I'm working with a video classification of 5 classes and using TimeDistributed CNN + RNN model. The training dataset contains 70 videos containing 20 frames each per class. The validation dataset contains 15 videos containing 20 frames each per class. The test dataset contains 15 videos containing 20 frames each per class. The batch size I used is 64. So, in total, I'm working with 500 videos. I compiled the model using RmsProp optimizer and categorical cross_entropy loss.

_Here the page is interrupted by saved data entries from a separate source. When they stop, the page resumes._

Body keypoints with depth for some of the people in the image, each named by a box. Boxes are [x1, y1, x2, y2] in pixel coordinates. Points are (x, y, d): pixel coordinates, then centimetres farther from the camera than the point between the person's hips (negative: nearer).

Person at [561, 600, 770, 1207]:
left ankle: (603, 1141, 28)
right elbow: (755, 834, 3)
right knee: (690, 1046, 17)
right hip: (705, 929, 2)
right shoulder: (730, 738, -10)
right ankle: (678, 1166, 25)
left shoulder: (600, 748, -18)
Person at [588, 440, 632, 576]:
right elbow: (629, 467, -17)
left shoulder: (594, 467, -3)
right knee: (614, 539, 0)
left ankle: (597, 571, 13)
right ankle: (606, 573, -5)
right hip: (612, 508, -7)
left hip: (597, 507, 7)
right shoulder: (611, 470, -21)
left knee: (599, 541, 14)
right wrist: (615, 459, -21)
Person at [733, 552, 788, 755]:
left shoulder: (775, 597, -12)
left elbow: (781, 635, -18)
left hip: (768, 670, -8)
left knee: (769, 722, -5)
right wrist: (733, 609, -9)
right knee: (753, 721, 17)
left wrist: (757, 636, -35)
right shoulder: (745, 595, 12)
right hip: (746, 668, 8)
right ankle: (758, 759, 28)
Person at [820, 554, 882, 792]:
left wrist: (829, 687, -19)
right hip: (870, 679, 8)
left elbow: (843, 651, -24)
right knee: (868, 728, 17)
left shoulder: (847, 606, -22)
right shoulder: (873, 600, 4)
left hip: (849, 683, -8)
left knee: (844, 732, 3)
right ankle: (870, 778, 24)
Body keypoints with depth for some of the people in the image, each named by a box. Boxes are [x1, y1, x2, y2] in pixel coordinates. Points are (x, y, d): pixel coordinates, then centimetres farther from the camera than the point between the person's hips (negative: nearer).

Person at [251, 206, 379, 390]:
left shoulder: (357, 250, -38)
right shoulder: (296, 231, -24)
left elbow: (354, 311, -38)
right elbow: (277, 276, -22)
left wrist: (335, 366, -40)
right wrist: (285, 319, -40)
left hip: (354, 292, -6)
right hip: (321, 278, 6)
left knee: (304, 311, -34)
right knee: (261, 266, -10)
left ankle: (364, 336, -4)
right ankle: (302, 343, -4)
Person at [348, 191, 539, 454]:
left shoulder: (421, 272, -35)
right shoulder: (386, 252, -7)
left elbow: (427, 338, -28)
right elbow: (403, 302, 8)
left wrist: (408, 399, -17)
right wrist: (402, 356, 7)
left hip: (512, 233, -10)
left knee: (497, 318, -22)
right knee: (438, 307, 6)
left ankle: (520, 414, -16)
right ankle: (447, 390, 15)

I've trained the model with 65 epochs.But I notice a strange fact that, validation accuracy gets higher than training accuracy at first epoch.However, at the rest of the epochs, the curve looks much satisfactory.
My model is:
model = Sequential()
input_shape=(20, 128, 128, 3)
model.add(BatchNormalization(input_shape=(20, 128, 128, 3)))

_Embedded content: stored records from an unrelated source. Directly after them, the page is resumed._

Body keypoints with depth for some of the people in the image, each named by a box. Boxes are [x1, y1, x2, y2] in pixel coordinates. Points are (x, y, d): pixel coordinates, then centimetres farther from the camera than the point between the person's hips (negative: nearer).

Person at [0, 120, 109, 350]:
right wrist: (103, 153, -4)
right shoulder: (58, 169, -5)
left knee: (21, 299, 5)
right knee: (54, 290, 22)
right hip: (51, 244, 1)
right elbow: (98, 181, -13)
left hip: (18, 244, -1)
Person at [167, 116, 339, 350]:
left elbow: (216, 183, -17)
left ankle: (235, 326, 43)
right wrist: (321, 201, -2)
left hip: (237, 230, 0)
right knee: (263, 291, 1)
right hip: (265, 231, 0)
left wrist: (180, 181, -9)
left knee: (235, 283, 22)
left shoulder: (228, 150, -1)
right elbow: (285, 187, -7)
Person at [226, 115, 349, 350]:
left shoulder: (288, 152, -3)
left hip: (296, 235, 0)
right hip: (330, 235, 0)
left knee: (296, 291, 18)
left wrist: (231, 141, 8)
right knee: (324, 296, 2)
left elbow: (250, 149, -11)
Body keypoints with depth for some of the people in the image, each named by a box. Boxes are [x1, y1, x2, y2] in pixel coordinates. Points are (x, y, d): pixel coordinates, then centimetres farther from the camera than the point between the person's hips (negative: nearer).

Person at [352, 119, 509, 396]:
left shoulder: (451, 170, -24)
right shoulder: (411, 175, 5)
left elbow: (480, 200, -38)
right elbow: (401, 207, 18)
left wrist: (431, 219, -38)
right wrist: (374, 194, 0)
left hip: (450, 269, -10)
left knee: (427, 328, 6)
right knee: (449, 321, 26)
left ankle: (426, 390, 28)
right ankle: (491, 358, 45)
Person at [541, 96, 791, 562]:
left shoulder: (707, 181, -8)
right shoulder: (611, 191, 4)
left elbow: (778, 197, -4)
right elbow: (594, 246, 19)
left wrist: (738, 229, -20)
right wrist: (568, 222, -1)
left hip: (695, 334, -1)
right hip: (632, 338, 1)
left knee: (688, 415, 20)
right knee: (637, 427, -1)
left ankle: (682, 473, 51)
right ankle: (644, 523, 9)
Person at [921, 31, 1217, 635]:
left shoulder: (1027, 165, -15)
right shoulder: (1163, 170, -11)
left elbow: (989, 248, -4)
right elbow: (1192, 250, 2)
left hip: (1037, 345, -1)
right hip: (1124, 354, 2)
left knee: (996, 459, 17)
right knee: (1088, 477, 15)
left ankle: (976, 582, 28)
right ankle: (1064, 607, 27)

model.add(TimeDistributed(Conv2D(32, (3, 3), strides=(1, 1),activation='relu', padding='same')))
model.add(TimeDistributed(MaxPooling2D((2, 2))))
model.add(TimeDistributed(Conv2D(64, (3, 3), strides=(1, 1),activation='relu', padding='same')))
model.add(TimeDistributed(Conv2D(128, (3, 3), strides=(1, 1),activation='relu', padding='same')))
model.add(TimeDistributed(Conv2D(128, (3, 3), strides=(1, 1),activation='relu', padding='same')))
model.add(TimeDistributed(MaxPooling2D((2, 2))))
model.add(TimeDistributed(Conv2D(256, (3, 3), strides=(1, 1),activation='relu', padding='same')))
model.add(TimeDistributed(MaxPooling2D((2, 2))))
model.add(TimeDistributed(Flatten()))
model.add(LSTM(256, activation='relu', return_sequences=False))
model.add((Dense(128,activation='relu')))
model.add(Dense(5, activation='softmax'))
Can anyone tell me why validation accuracy gets higher than training accuracy at first epoch?